Annie had assumed she might feel more with Graham’s ashes than she had with her parents’, but that didn’t happen. She simply didn’t have a sense of connection to him through the ashes, or in them. Bonemeal, indeed. It made her recall again the feeling she’d had the morning he died, the feeling that he was not there in the body that was left lying in the bed with her. That the body had no meaning for her anymore.
Lucas and Sarah clearly did have some sense of Graham’s presence—or absence, perhaps. Their faces were somber as they passed the bag back and forth. Annie took her turn once again, and then stepped back a few feet to let them take over—Graham’s children, after all. She felt a bit like an intruder, watching. She turned away to look at the lake through the trees, busy with boats on this late-summer day.
Then in her peripheral vision she saw Jeanne step quickly forward and put her arm around Lucas. Annie looked over and saw the tears running freely down Lucas’s face. She moved to him then too, to put her hand on his shoulder.
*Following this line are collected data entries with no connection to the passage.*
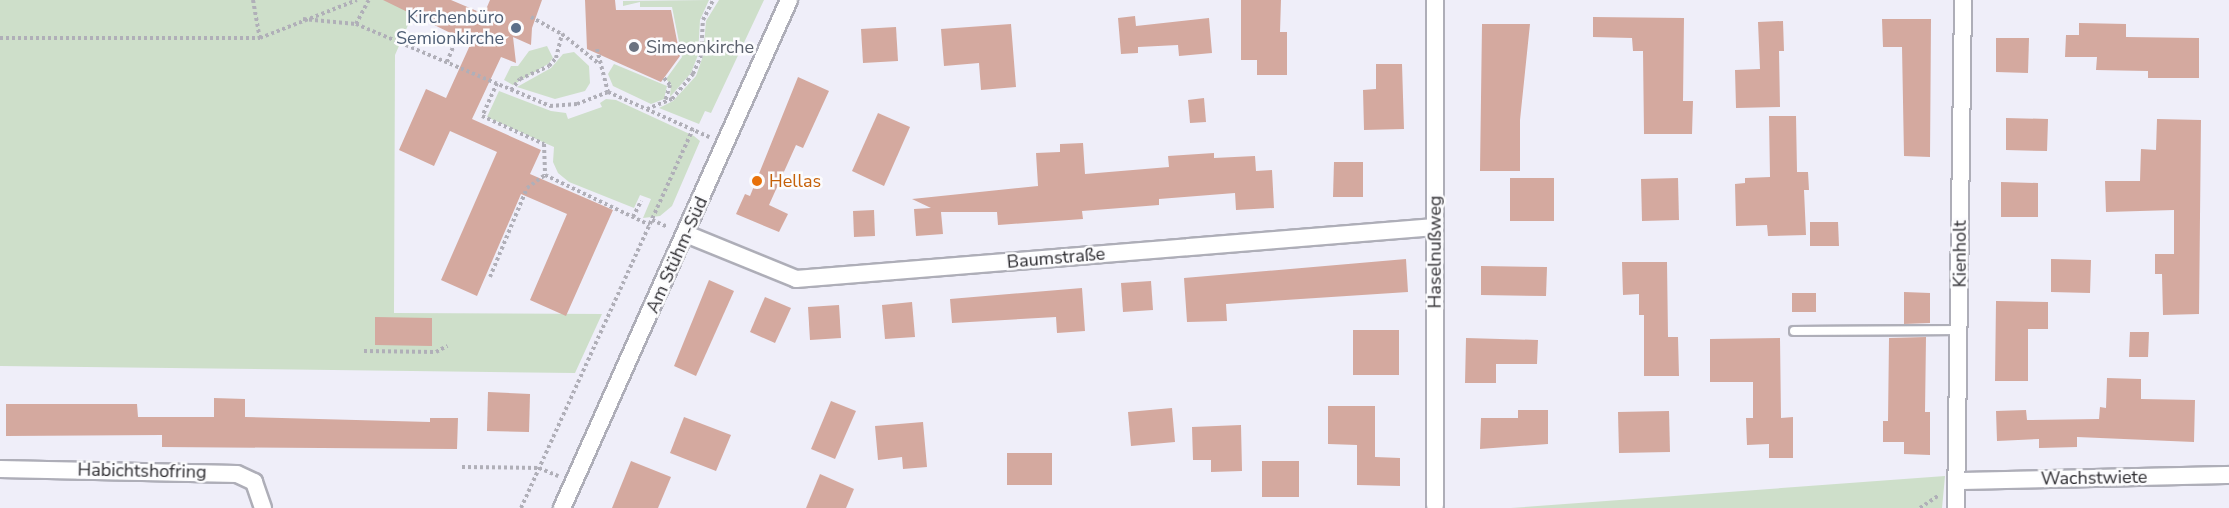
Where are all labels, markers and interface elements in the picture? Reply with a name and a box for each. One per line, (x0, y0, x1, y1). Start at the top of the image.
place label: Kirchenbüro Semionkirche (396, 7, 504, 50)
marker: Kirchenbüro Semionkirche (509, 21, 523, 35)
place label: Simeonkirche (646, 36, 754, 58)
marker: Simeonkirche (627, 40, 641, 54)
place label: Hellas (769, 170, 821, 192)
marker: Hellas (750, 174, 764, 188)
street label: Am Stühm-Süd (642, 193, 712, 317)
street label: Haselnußweg (1424, 196, 1446, 308)
street label: Kienholt (1949, 221, 1971, 287)
street label: Baumstraße (1006, 243, 1106, 273)
street label: Habichtshofring (77, 459, 207, 483)
street label: Wachstwiete (2041, 466, 2147, 490)

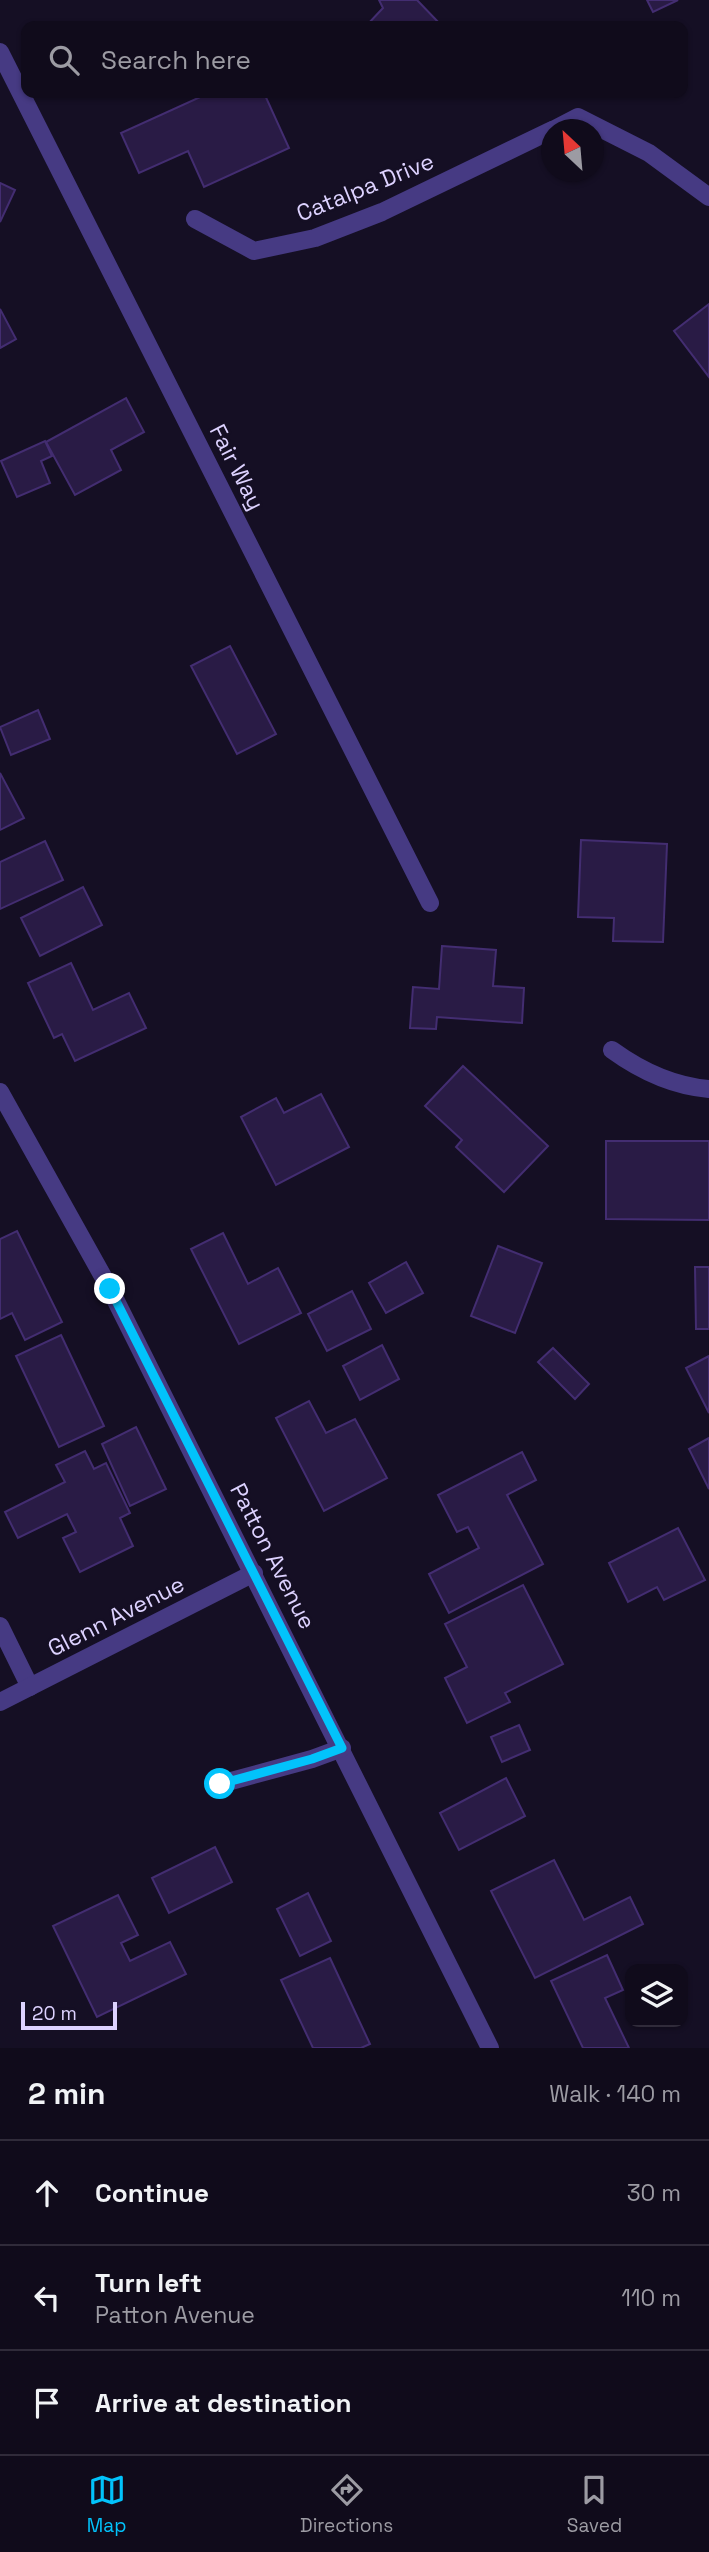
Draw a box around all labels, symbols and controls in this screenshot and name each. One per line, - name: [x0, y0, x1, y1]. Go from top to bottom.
- search box: [21, 21, 688, 98]
- icon: search: [45, 41, 83, 79]
- text: Search here: [101, 43, 251, 77]
- north arrow: [541, 119, 604, 182]
- street label: Catalpa Drive: [292, 146, 438, 228]
- street label: Fair Way: [203, 419, 271, 515]
- route end: [94, 1273, 125, 1304]
- street label: Patton Avenue: [223, 1478, 323, 1634]
- street label: Glenn Avenue: [43, 1569, 189, 1663]
- route start: [204, 1768, 235, 1799]
- map controls: [625, 1964, 688, 2027]
- button: layers: [625, 1964, 688, 2027]
- scale bar: [21, 1999, 117, 2031]
- text: 20 m: [32, 2001, 77, 2026]
- text: 2 min: [28, 2074, 106, 2113]
- text: Walk · 140 m: [549, 2079, 681, 2109]
- icon: ahead: [28, 2174, 66, 2212]
- text: Continue: [95, 2176, 209, 2210]
- text: 30 m: [627, 2178, 681, 2208]
- text: Turn left: [95, 2266, 202, 2300]
- icon: left: [28, 2279, 66, 2317]
- text: 110 m: [621, 2283, 681, 2313]
- text: Patton Avenue: [95, 2300, 255, 2330]
- icon: arrive: [28, 2384, 66, 2422]
- text: Arrive at destination: [95, 2386, 352, 2420]
- tab: Map: [87, 2471, 126, 2538]
- tab: Directions: [300, 2471, 393, 2538]
- tab: Saved: [567, 2471, 622, 2538]

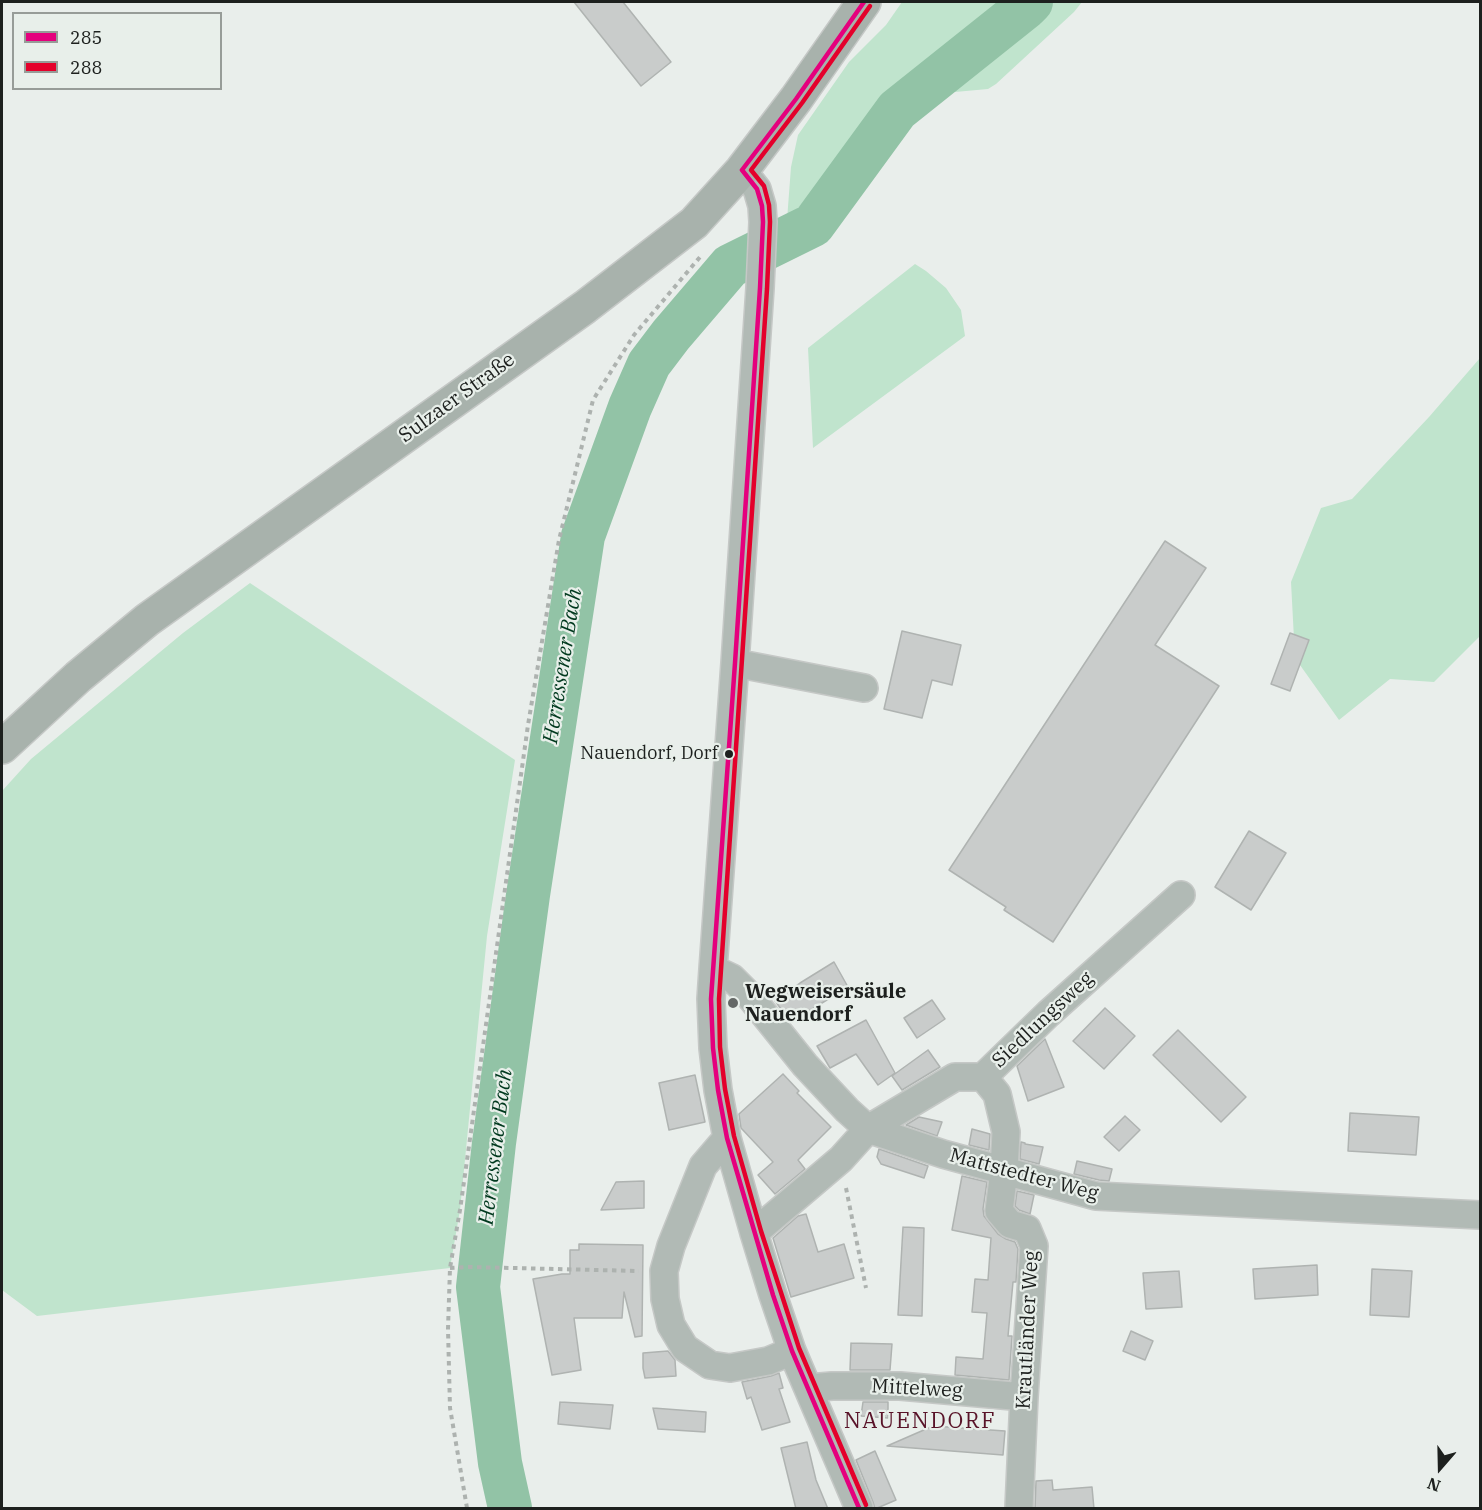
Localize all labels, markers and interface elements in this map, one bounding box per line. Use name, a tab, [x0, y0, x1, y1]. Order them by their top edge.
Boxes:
legend	[12, 12, 222, 90]
text: 285	[70, 26, 102, 49]
text: 288	[70, 56, 102, 79]
street label: Sulzaer Straße	[394, 348, 520, 448]
water label: Herressener Bach	[538, 587, 588, 745]
place label: Nauendorf, Dorf	[580, 743, 718, 765]
marker: Nauendorf, Dorf	[723, 748, 735, 760]
street label: Siedlungsweg	[987, 967, 1099, 1073]
place label: Wegweisersäule Nauendorf	[745, 980, 906, 1027]
marker: Wegweisersäule Nauendorf	[726, 996, 740, 1010]
water label: Herressener Bach	[474, 1068, 518, 1226]
street label: Mattstedter Weg	[947, 1144, 1101, 1206]
street label: Krautländer Weg	[1012, 1250, 1044, 1410]
street label: Mittelweg	[871, 1375, 963, 1403]
district label: NAUENDORF	[844, 1409, 996, 1435]
north arrow	[1410, 1438, 1470, 1498]
text: N	[1424, 1473, 1443, 1496]

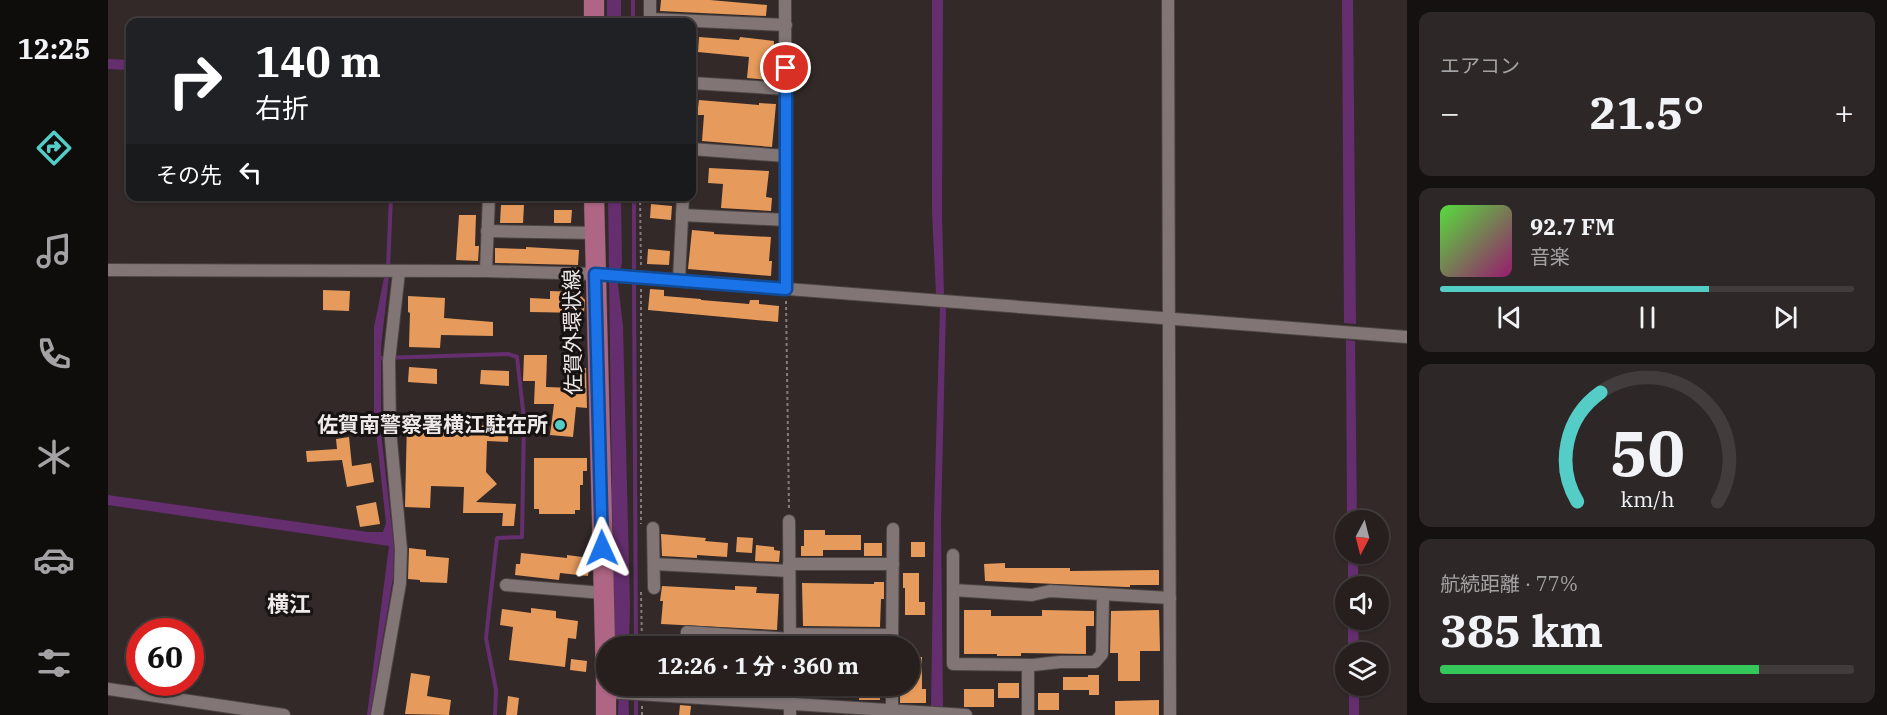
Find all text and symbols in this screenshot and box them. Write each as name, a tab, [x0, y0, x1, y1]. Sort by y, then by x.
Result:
text: 12:25	[18, 31, 90, 66]
text: 140 m	[255, 34, 381, 89]
icon: right	[156, 42, 234, 120]
pin	[760, 42, 811, 93]
icon: arrive	[769, 51, 802, 84]
text: エアコン	[1440, 52, 1520, 79]
text: 21.5°	[1590, 83, 1704, 141]
text: 右折	[255, 90, 309, 125]
text: −	[1440, 91, 1460, 134]
text: +	[1834, 91, 1854, 134]
icon: directions	[33, 127, 75, 169]
icon: left	[234, 156, 267, 189]
text: その先	[156, 160, 222, 189]
text: 92.7 FM	[1530, 212, 1615, 241]
icon: music	[33, 230, 75, 272]
text: 音楽	[1530, 243, 1570, 270]
street label: 佐賀外環状線	[557, 269, 587, 395]
icon: previous	[1493, 301, 1526, 334]
icon: pause	[1631, 301, 1664, 334]
icon: next	[1769, 301, 1802, 334]
icon: phone	[33, 333, 75, 375]
place label: 佐賀南警察署横江駐在所	[317, 410, 548, 438]
text: 50	[1610, 413, 1684, 494]
marker: 佐賀南警察署横江駐在所	[553, 418, 567, 432]
icon: climate	[33, 436, 75, 478]
text: km/h	[1620, 486, 1674, 514]
north arrow	[1335, 510, 1389, 564]
map controls	[1335, 510, 1389, 696]
position arrow	[570, 516, 634, 580]
icon: car	[33, 539, 75, 581]
text: 航続距離 · 77%	[1440, 570, 1578, 597]
button: sound	[1335, 576, 1389, 630]
district label: 横江	[267, 589, 311, 618]
text: 385 km	[1440, 601, 1603, 659]
speed limit sign: 60	[126, 618, 204, 696]
icon: filters	[33, 642, 75, 684]
button: layers	[1335, 642, 1389, 696]
text: 12:26 · 1 分 · 360 m	[657, 651, 859, 680]

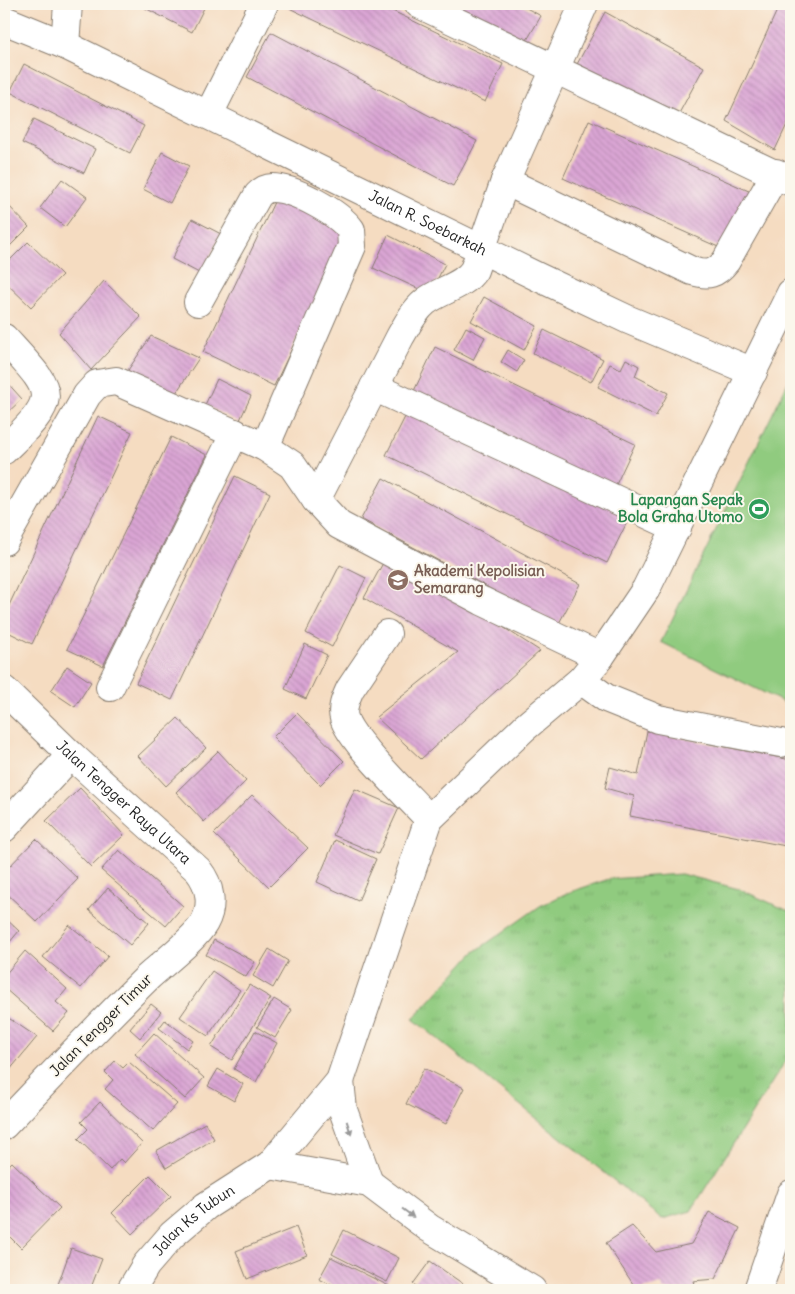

She turned to look over at Sarah, but she seemed all right, she seemed absorbed in the task. And in spite of his tears, Lucas kept taking his turns, snuffling and breathing irregularly, but reaching in again and again, and watching the ashes fall, slightly windblown, from his long fingers.
When they’d finished, when Sarah had turned the empty bag over and shaken the last of the ashes out, the four of them stood huddled together for a long moment, their arms around one another.
They separated. Swiping at his face, blowing his nose, Lucas went to the side of the cottage. He opened the spigot the hose was attached to, and they took turns watering the ash into the earth around and under the flowers. When Annie’s turn was done, she stepped back. Watching the other three, she moved a little to change the angle from which she saw them. She realized abruptly that she was composing a picture she might have taken, and felt a familiar sense of something like shame.